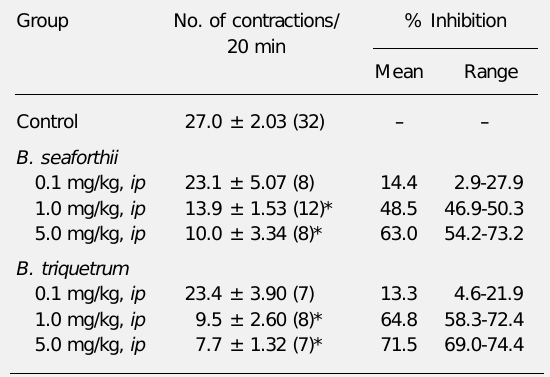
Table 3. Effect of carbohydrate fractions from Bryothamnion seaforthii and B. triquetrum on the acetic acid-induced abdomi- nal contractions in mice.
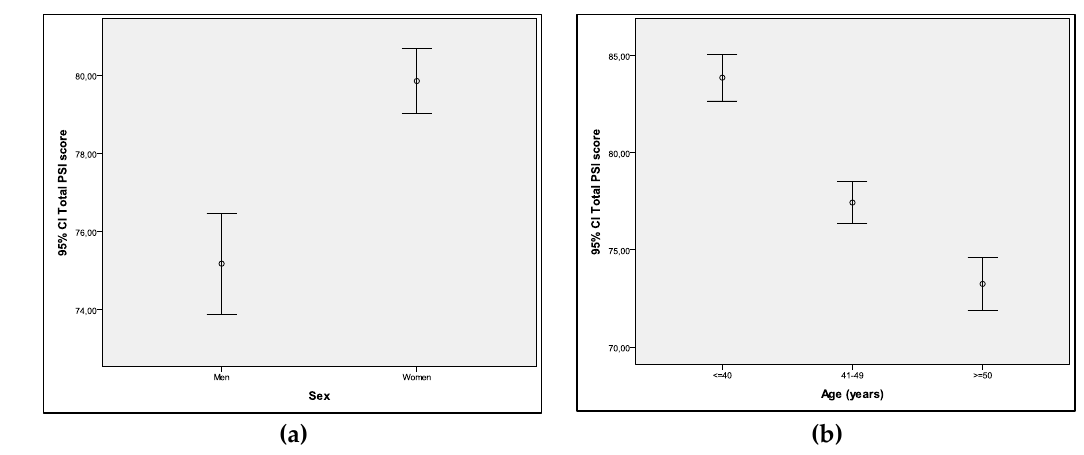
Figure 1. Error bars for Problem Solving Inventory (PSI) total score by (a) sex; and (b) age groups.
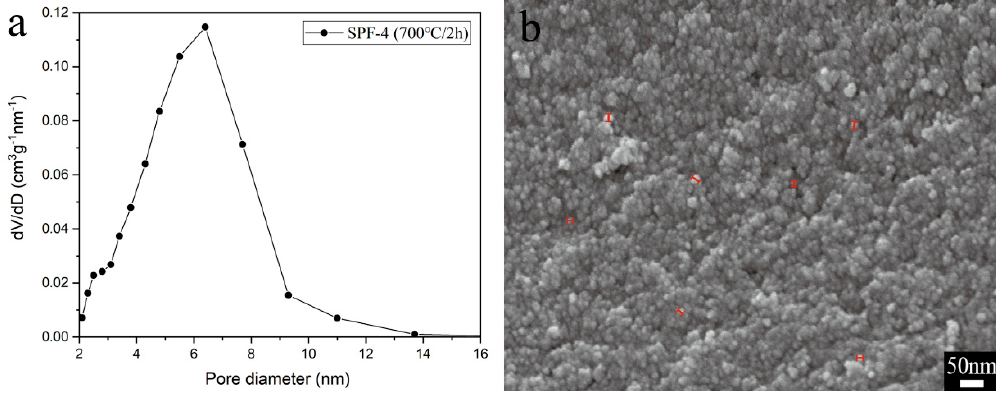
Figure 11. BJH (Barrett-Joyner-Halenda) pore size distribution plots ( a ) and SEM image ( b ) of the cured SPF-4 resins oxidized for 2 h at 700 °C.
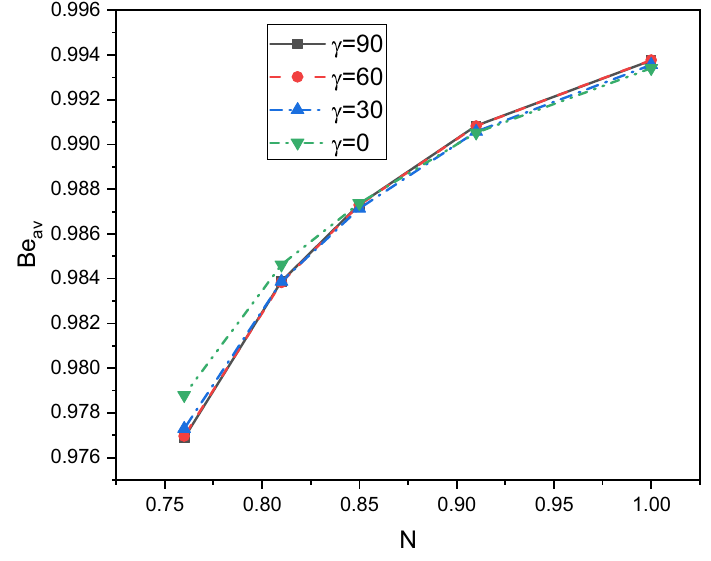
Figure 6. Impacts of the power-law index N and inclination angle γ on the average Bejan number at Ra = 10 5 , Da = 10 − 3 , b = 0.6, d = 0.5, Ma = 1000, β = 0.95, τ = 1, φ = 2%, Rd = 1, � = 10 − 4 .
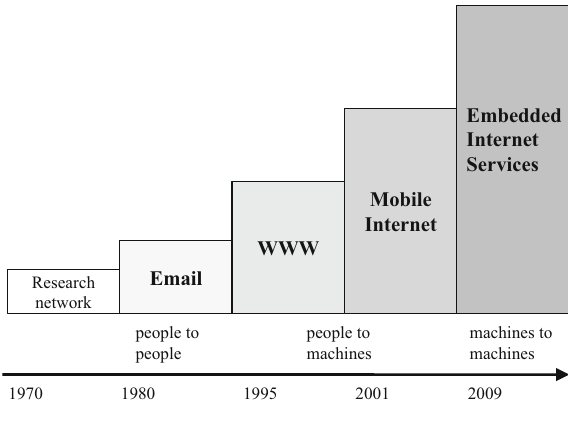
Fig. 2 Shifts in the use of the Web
==*==
** WORK INSTRUCTIONS **
If a record above holds a picture, leave the picture out and write out everything else exactly.

** OUTPUT FOR THIS EXERCISE **
Table 3. Effect of carbohydrate fractions from Bryothamnion seaforthii and B. triquetrum on the acetic acid-induced abdomi- nal contractions in mice.
Figure 1. Error bars for Problem Solving Inventory (PSI) total score by (a) sex; and (b) age groups.
Figure 11. BJH (Barrett-Joyner-Halenda) pore size distribution plots ( a ) and SEM image ( b ) of the cured SPF-4 resins oxidized for 2 h at 700 °C.
Figure 6. Impacts of the power-law index N and inclination angle γ on the average Bejan number at Ra = 10 5 , Da = 10 − 3 , b = 0.6, d = 0.5, Ma = 1000, β = 0.95, τ = 1, φ = 2%, Rd = 1, � = 10 − 4 .
Fig. 2 Shifts in the use of the Web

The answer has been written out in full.